Below are some records. Print exactly the lines between the one holding "right eye: (565, 253)" and the one holding "right wrist: (426, 379)", inclusive, and nothing else.

(INFORMATION SHOWN)

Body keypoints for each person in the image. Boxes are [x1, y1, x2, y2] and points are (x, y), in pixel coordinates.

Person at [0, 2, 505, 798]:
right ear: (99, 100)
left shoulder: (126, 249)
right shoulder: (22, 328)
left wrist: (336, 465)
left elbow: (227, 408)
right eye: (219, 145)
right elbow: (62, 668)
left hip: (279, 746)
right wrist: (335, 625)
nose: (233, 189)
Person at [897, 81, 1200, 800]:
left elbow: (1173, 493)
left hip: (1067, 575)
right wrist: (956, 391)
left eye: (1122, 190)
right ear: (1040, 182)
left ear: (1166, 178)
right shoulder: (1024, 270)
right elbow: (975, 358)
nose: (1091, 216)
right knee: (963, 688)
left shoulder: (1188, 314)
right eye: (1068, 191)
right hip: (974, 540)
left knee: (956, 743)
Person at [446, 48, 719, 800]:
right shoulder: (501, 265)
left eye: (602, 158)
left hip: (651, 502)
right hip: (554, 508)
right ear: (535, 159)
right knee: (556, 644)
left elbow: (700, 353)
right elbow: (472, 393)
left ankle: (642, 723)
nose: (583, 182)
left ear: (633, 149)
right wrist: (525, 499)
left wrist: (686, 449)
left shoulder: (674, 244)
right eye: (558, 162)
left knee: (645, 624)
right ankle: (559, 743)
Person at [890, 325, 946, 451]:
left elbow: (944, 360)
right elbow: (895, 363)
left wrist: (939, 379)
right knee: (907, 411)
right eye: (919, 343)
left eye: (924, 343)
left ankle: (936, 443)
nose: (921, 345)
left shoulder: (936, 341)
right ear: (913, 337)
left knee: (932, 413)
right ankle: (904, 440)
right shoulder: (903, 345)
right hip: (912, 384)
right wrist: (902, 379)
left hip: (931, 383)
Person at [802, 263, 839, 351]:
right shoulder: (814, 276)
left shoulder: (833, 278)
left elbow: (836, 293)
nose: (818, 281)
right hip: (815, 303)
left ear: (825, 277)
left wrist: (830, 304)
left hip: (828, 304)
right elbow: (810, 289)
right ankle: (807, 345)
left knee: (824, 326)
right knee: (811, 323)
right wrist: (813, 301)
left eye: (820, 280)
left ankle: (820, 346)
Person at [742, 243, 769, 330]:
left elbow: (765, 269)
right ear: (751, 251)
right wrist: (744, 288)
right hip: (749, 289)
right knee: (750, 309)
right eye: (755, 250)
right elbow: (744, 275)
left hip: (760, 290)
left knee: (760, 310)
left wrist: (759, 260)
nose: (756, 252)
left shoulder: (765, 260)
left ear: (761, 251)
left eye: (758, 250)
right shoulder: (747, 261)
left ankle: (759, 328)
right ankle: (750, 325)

(End INFORMATION SHOWN)
(INFORMATION SHOWN)

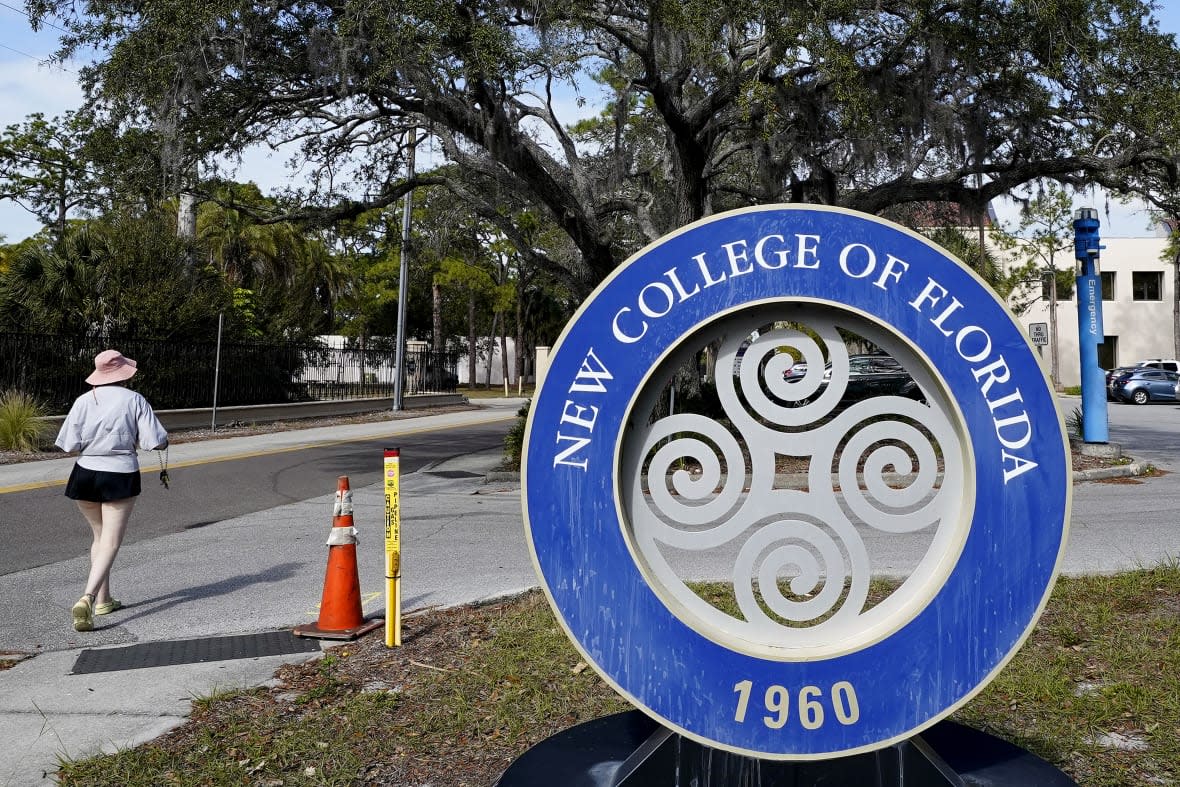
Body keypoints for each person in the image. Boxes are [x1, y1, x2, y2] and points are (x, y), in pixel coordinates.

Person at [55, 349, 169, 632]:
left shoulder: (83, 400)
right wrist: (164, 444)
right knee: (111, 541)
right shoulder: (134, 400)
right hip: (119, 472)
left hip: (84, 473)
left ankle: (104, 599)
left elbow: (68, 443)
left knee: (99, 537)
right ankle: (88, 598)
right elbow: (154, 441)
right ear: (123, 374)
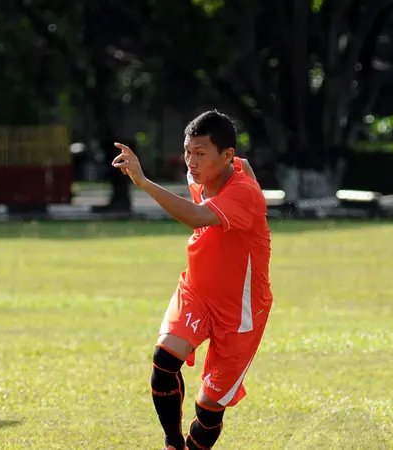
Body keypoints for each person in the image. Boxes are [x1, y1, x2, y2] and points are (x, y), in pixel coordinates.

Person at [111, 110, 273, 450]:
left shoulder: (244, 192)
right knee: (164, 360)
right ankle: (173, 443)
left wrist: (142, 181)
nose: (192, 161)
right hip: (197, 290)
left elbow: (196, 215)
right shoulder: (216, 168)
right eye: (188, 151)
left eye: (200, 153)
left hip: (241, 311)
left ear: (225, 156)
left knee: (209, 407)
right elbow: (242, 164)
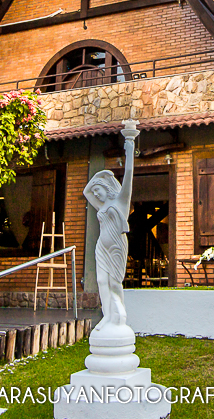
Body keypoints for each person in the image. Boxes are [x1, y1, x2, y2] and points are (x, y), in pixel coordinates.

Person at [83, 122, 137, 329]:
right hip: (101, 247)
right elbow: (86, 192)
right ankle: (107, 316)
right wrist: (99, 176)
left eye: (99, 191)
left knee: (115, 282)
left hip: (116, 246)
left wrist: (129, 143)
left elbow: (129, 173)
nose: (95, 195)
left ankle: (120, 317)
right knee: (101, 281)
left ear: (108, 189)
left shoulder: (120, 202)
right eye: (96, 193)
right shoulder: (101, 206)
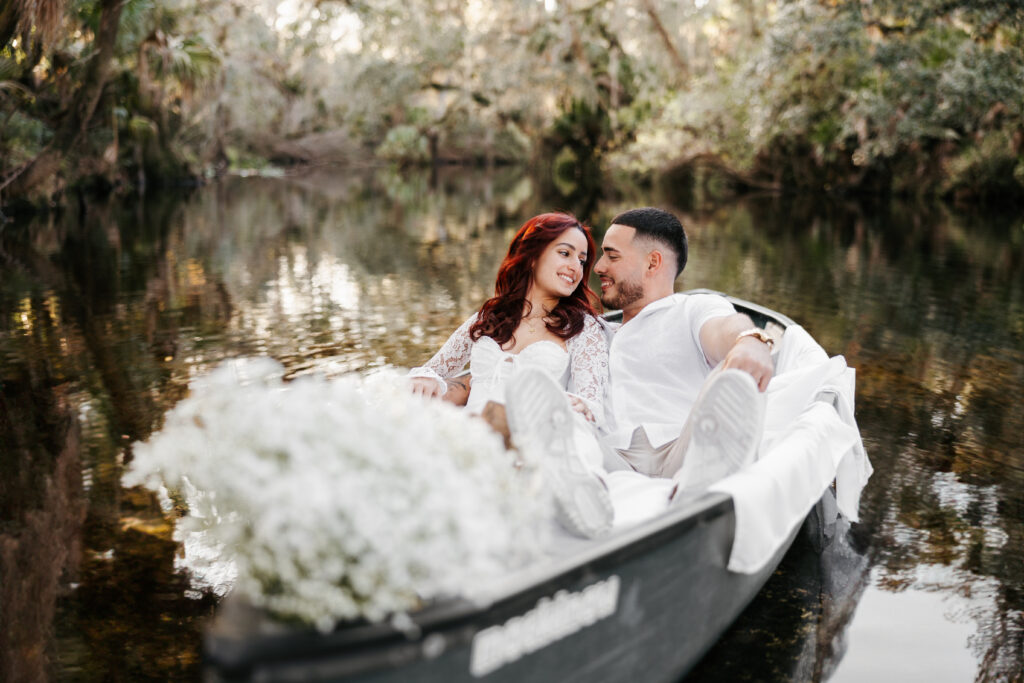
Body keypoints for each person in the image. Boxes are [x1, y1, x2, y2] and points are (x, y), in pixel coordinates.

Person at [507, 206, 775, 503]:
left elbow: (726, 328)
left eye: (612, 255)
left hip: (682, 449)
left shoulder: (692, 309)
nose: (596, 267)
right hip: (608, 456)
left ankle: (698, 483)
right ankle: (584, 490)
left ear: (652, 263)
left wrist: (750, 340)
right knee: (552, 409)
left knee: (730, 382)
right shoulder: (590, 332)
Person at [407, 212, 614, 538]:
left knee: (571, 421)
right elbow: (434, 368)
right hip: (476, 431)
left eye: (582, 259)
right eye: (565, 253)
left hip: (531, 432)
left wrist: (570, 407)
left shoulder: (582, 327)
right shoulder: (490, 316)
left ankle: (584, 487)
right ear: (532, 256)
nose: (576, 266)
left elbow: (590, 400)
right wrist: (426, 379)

(End INFORMATION SHOWN)

> _SOLUTION BELOW_
right eye: (565, 253)
left hip: (531, 432)
left wrist: (570, 407)
left shoulder: (582, 327)
right shoulder: (490, 316)
left ankle: (584, 487)
right ear: (532, 256)
nose: (576, 266)
left elbow: (590, 400)
right wrist: (426, 379)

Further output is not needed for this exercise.